Grammar teachers will find most useful the discussion of grammatical categories in Chapter 11. Taylor follows Ross and Lakoff's footsteps to remind us of the "fuzziness of grammatical categories" [214]. This is worth remembering when students ask for a precise definition of "noun," "verb," or "word." If "time-stability" for verbs and "enduring" spatial existence for nouns identify the traits of noun and verb prototypes [218], then some nouns will seem better than others as examples of what a noun is while some verbs will seem better than others as examples of what a verb is (just as prototype theory would predict). "Grammatical categories have a prototype structure," according to Taylor, and "semantic criteria are relevant to grammatical categorization" [220]. This is part of Taylor's case against the semantic autonomy hypothesis, an argument that continues, in Chapter 12, with a discussion of constructions, perhaps the best proof we have that semantics and syntax are inseparable. As usual, Taylor begins the chapter by explaining what is wrong with the generative account. Then he defines constructions as form-meaning pairings whose semantics may reveal prototypical properties.

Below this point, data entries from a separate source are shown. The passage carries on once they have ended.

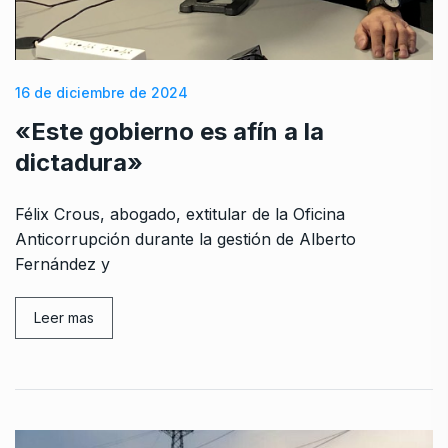
16 de diciembre de 2024
«Este gobierno es afín a la
dictadura»
Félix Crous, abogado, extitular de la Oficina
Anticorrupción durante la gestión de Alberto
Fernández y
Leer mas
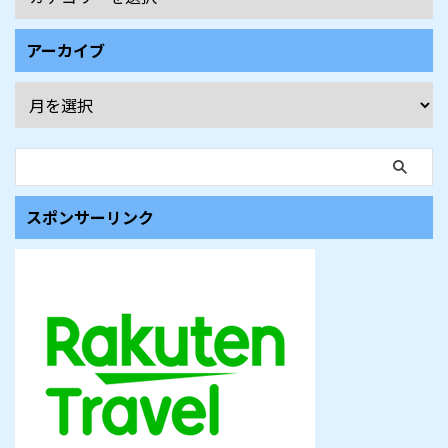
アーカイブ
スポンサーリンク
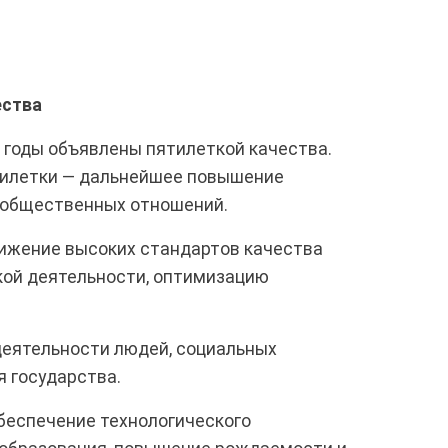
ества
 годы объявлены пятилеткой качества.
тилетки — дальнейшее повышение
 общественных отношений.
ижение высоких стандартов качества
кой деятельности, оптимизацию
деятельности людей, социальных
я государства.
беспечение технологического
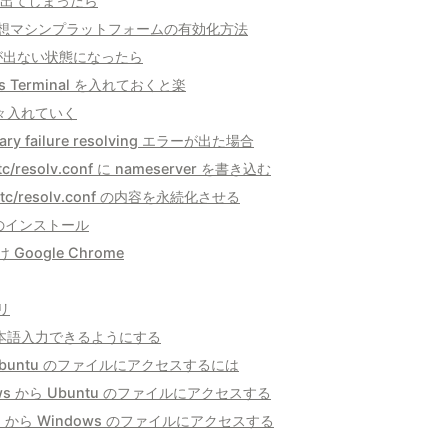
ーが出てしまったら
. 仮想マシンプラットフォームの有効化方法
ーが出ない状態になったら
ws Terminal を入れておくと楽
に色々入れていく
rary failure resolving エラーが出た場合
/etc/resolv.conf に nameserver を書き込む
 /etc/resolv.conf の内容を永続化させる
リのインストール
け Google Chrome
リ
日本語入力できるようにする
 / Ubuntu のファイルにアクセスするには
dows から Ubuntu のファイルにアクセスする
ntu から Windows のファイルにアクセスする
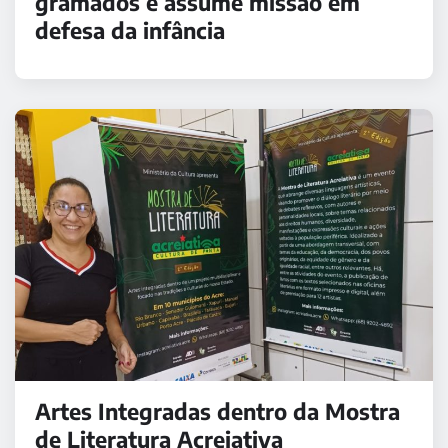
gramados e assume missão em
defesa da infância
Artes Integradas dentro da Mostra
de Literatura Acreiativa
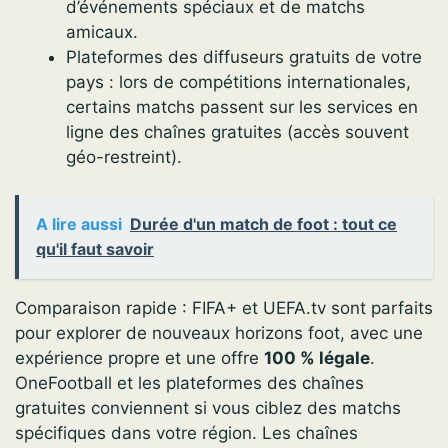
d’événements spéciaux et de matchs
amicaux.
Plateformes des diffuseurs gratuits de votre
pays : lors de compétitions internationales,
certains matchs passent sur les services en
ligne des chaînes gratuites (accès souvent
géo-restreint).
A lire aussi
Durée d'un match de foot : tout ce
qu'il faut savoir
Comparaison rapide : FIFA+ et UEFA.tv sont parfaits
pour explorer de nouveaux horizons foot, avec une
expérience propre et une offre
100 % légale
.
OneFootball et les plateformes des chaînes
gratuites conviennent si vous ciblez des matchs
spécifiques dans votre région. Les chaînes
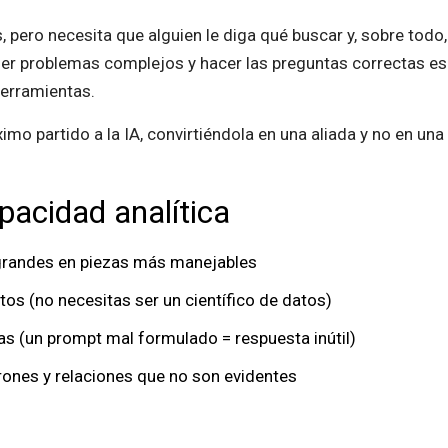
 pero necesita que alguien le diga qué buscar y, sobre todo, 
r problemas complejos y hacer las preguntas correctas es l
herramientas.
imo partido a la IA, convirtiéndola en una aliada y no en u
pacidad analítica
randes en piezas más manejables
tos (no necesitas ser un científico de datos)
as (un prompt mal formulado = respuesta inútil)
rones y relaciones que no son evidentes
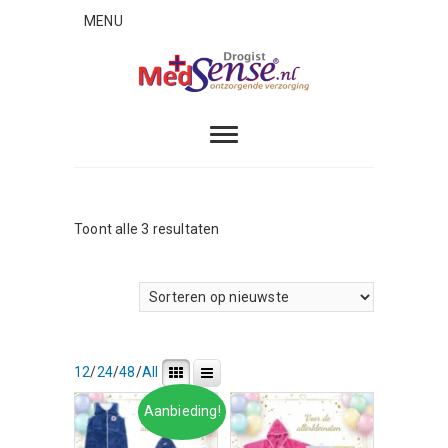
Skip
MENU
to
content
MedSense
ONTZORGENDE VERZORGING
Gesorteerd
Toont alle 3 resultaten
op
nieuwste
12
/
24
/
48
/
All
Aanbieding!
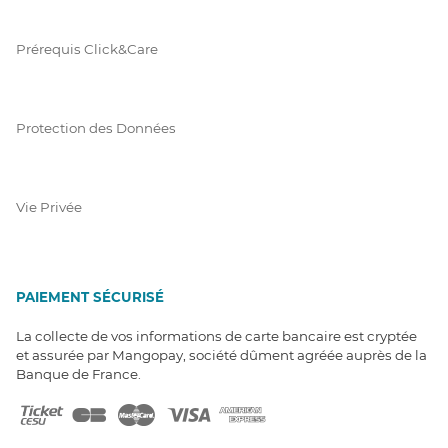
Prérequis Click&Care
Protection des Données
Vie Privée
PAIEMENT SÉCURISÉ
La collecte de vos informations de carte bancaire est cryptée
et assurée par Mangopay, société dûment agréée auprès de la
Banque de France.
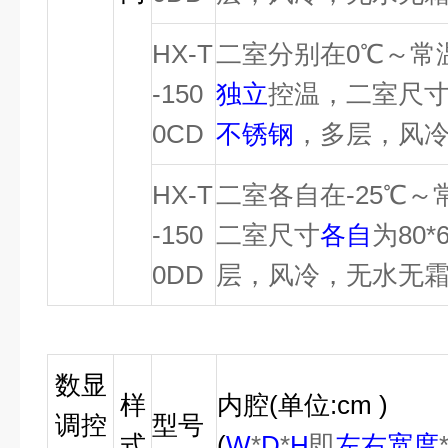
HX-T
二室分别在0℃～常
-150
独立
控温，二室尺
0CD
不锈钢
，多层，风
HX-T
二室各自在-25℃～
-150
二室尺寸
各自
为80*
0DD
层，风冷，无水无
数显
样
内腔
(
单位
:cm )
调控
型号
式
(
W
*
D
*
H
即
左右宽度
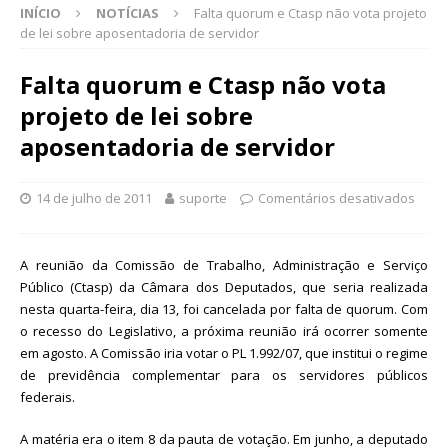
INÍCIO
NOTÍCIAS
Falta quorum e Ctasp não vota projeto
de lei sobre aposentadoria de servidor
Falta quorum e Ctasp não vota
projeto de lei sobre
aposentadoria de servidor
14 de julho de 2011
suporte
Comentários desativados
A reunião da Comissão de Trabalho, Administração e Serviço
Público (Ctasp) da Câmara dos Deputados, que seria realizada
nesta quarta-feira, dia 13, foi cancelada por falta de quorum. Com
o recesso do Legislativo, a próxima reunião irá ocorrer somente
em agosto. A Comissão iria votar o PL 1.992/07, que institui o regime
de previdência complementar para os servidores públicos
federais.
A matéria era o item 8 da pauta de votação. Em junho, a deputado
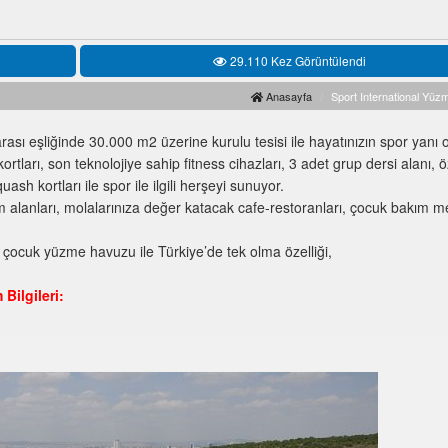
29.110 Kez Görüntülendi
Anasayfa
Sport International Yü
ası eşliğinde 30.000 m2 üzerine kurulu tesisi ile hayatınızın spor yanı
tları, son teknolojiye sahip fitness cihazları, 3 adet grup dersi alanı, ö
uash kortları ile spor ile ilgili herşeyi sunuyor.
 alanları, molalarınıza değer katacak cafe-restoranları, çocuk bakım me
 1 çocuk yüzme havuzu ile Türkiye’de tek olma özelliği,
Bilgileri:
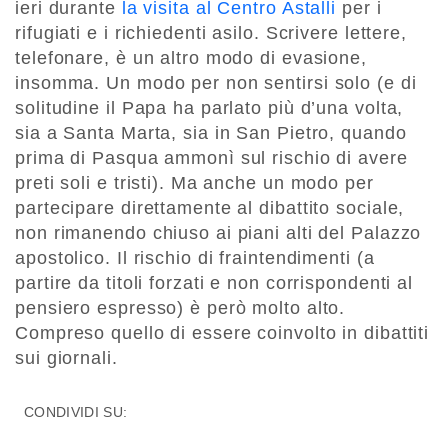
ieri durante
la visita al Centro Astalli
per i
rifugiati e i richiedenti asilo. Scrivere lettere,
telefonare, è un altro modo di evasione,
insomma. Un modo per non sentirsi solo (e di
solitudine il Papa ha parlato più d’una volta,
sia a Santa Marta, sia in San Pietro, quando
prima di Pasqua ammonì sul rischio di avere
preti soli e tristi). Ma anche un modo per
partecipare direttamente al dibattito sociale,
non rimanendo chiuso ai piani alti del Palazzo
apostolico. Il rischio di fraintendimenti (a
partire da titoli forzati e non corrispondenti al
pensiero espresso) è però molto alto.
Compreso quello di essere coinvolto in dibattiti
sui giornali.
CONDIVIDI SU:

For example, with the prenominal possessive (e.g. "John's car"), "the relation of possession" [230] is primary or prototypical to the construction's meaning (i.e. that John possesses the car in question). Expressions like "John gave Mary the Book" are what Taylor calls transitive constructions and what Goldberg calls ditransitive constructions. They encode the semantics of a transitive event whereby "the transitive construal of the state of affairs" [244] involving an agent, an action, and a recipient of an object is shown to be the prototype for the construction's semantics.

Linguistic Categorization concludes, in Chapter 14, on the acquisition of categories. In my opinion this is where Taylor most fully answers critics like Matthews. Generative linguists are allegedly concerned with language acquisition, but as Taylor boldly states: "Anyone studying the development of language in the young child is hardly likely to be able to find much inspiration in a theoretical model which makes a clean division between syntax and semantics, and between semantic structure and conceptualization, and which, moreover, assumes that the basic architecture of a language is already present in the child at birth. It is in child language, in fact, that we are particularly likely to find confirmation for the cognitive linguistic hypothesis of the grounding of language structure in non-linguistic cognition" [267]. What follows is an analysis of the research findings of Piaget, Tomasello, and many others. Taylor is in eminent company here. If the category is the enemy of the social science scholar, the arbitrary is the enemy of the cognitive linguist. As Taylor confidently concludes, "categories are not arbitrary, but are structured along natural principles of category formation" [283]. After reading Linguistic Categorization, the onus is on those who wish to argue otherwise.